A recent test flight yielded adequate results, but it did not conclusively demonstrate that rapid reusability is imminent. SpaceX might initially resort to reusing only the booster stage, which would inevitably increase the overall costs associated with the orbital data center deployment. Currently, the company is undergoing a mishap investigation by the FAA to ascertain the reasons behind the booster stage’s failure to execute a controlled reentry as planned. SpaceX has not yet provided a timeline for the vehicle's next flight, though it has indicated expectations to commence launching Starlink satellites with Starship by the end of this year.

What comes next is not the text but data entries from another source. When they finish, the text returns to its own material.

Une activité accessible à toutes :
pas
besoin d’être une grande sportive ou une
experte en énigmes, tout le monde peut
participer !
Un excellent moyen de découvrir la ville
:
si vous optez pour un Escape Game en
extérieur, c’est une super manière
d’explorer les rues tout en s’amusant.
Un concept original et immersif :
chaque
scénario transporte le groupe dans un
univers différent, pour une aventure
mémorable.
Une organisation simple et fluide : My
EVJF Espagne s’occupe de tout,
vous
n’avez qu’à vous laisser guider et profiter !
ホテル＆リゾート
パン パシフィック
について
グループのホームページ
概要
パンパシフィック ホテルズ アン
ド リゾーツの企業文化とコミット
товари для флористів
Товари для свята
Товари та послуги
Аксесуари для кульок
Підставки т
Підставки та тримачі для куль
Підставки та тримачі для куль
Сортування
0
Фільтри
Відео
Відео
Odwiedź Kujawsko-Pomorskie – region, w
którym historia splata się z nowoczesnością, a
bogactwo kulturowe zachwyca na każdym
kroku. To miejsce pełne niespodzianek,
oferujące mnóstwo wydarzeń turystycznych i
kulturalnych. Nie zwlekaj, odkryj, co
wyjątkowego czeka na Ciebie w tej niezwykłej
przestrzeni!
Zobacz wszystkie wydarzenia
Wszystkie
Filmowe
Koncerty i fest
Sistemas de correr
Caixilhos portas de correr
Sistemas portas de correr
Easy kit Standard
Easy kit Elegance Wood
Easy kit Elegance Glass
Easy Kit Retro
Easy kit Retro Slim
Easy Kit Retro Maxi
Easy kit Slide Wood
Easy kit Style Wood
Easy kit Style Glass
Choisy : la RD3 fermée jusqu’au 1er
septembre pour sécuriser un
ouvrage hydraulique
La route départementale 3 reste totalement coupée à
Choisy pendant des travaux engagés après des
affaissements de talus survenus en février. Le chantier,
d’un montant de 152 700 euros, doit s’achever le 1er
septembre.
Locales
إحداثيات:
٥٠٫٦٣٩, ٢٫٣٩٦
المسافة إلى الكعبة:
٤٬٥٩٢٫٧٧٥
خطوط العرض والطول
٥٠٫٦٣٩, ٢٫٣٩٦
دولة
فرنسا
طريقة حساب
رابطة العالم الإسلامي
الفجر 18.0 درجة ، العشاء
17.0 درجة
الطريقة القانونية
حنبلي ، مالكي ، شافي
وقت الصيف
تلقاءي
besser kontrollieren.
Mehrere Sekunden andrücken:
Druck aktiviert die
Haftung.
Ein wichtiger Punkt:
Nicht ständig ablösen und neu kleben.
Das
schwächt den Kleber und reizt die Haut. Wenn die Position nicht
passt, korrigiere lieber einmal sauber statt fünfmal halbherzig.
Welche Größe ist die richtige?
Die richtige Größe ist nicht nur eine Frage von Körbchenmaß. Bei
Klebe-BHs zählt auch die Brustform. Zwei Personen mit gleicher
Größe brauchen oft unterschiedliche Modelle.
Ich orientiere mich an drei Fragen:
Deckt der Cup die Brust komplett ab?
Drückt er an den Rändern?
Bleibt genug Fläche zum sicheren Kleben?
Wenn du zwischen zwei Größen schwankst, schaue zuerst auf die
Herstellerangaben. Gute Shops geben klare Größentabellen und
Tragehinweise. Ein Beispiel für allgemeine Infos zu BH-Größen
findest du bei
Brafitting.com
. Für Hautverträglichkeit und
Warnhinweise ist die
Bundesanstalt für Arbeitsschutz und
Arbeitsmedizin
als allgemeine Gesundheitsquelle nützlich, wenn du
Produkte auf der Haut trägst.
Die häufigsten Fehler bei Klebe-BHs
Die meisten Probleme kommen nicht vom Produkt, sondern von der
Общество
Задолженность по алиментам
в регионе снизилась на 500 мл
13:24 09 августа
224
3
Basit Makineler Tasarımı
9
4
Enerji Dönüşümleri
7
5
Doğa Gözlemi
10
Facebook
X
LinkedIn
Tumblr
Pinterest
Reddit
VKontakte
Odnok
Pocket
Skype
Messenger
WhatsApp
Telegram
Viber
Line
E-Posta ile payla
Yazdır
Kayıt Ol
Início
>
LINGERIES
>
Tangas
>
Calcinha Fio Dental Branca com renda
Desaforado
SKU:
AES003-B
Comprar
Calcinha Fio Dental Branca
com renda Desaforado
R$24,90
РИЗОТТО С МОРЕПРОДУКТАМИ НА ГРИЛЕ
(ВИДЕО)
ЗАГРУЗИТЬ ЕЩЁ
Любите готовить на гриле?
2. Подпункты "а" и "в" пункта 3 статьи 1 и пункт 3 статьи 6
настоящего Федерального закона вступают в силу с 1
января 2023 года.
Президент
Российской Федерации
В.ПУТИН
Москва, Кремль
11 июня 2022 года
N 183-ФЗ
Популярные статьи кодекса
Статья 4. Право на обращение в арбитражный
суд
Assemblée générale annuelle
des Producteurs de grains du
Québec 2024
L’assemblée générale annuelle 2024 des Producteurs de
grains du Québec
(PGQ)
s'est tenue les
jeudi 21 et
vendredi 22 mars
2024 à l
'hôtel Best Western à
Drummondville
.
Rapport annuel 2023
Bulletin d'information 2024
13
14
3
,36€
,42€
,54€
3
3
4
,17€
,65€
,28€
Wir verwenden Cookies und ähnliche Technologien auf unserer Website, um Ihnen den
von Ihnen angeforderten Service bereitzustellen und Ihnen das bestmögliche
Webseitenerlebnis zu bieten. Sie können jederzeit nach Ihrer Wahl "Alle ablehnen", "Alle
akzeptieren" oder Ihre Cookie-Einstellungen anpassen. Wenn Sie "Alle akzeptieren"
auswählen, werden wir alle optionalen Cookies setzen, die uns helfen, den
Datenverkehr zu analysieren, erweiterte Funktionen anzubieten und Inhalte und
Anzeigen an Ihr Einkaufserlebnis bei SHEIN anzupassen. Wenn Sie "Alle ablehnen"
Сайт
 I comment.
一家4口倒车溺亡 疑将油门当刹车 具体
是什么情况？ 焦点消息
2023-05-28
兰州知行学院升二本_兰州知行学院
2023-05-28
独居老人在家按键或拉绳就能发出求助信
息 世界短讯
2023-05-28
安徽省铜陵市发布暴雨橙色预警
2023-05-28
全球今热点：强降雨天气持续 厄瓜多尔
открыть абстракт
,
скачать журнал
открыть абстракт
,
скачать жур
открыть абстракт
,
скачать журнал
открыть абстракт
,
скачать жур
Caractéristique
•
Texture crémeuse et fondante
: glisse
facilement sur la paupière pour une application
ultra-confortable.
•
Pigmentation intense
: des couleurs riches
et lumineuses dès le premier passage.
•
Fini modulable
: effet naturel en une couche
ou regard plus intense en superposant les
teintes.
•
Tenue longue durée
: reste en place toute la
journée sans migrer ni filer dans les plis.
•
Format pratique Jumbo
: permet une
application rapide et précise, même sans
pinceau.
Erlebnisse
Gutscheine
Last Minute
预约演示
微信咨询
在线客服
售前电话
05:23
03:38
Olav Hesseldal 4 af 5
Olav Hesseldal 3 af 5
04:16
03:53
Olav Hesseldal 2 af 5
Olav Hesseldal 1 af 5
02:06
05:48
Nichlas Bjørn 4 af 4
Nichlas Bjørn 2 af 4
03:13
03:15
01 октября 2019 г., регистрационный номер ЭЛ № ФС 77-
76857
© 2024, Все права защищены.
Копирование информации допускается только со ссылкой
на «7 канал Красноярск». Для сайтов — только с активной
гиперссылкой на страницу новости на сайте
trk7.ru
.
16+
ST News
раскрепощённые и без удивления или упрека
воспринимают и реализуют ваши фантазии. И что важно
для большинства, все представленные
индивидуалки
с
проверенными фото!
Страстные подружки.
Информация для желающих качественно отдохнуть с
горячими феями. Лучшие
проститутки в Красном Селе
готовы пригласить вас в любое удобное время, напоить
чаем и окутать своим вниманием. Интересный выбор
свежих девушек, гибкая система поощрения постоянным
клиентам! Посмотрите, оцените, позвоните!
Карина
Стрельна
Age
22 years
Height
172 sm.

However, this expectation should be viewed with caution: consider that NASA, which holds a nearly $4 billion contract with SpaceX for Starship to serve as a Moon lander, has not yet committed to a test mission with the vehicle, despite one being tentatively scheduled for late 2027.

As public investors acquire SpaceX shares, they will find themselves owning a near-monopoly on space access within the US and Europe, a global communications network, and a substantial wager on what could be the most ambitious infrastructure project of the AI era.

These ambitious projects hinge on SpaceX achieving something unprecedented: a fully reusable rocket. The company must also establish a high-rate production facility for AI satellites, completing this task within eighteen months, a stark contrast to the decade it took to develop its Starlink manufacturing capabilities. Furthermore, it will need to construct a chip foundry in the US, an endeavor that even specialized silicon firms are often reluctant to undertake. While Musk is correct that SpaceX is uniquely positioned to build any of this in the near future, this observation speaks as much to the sheer magnitude of the challenge as it does to the company's likelihood of success.

Musk once stated he would not take SpaceX public until humanity reached Mars, fearing that fickle investors might lose conviction along the way. While those specific plans may be on hold, the ambitious vision he has now presented ahead of the company’s IPO could prove to be equally challenging.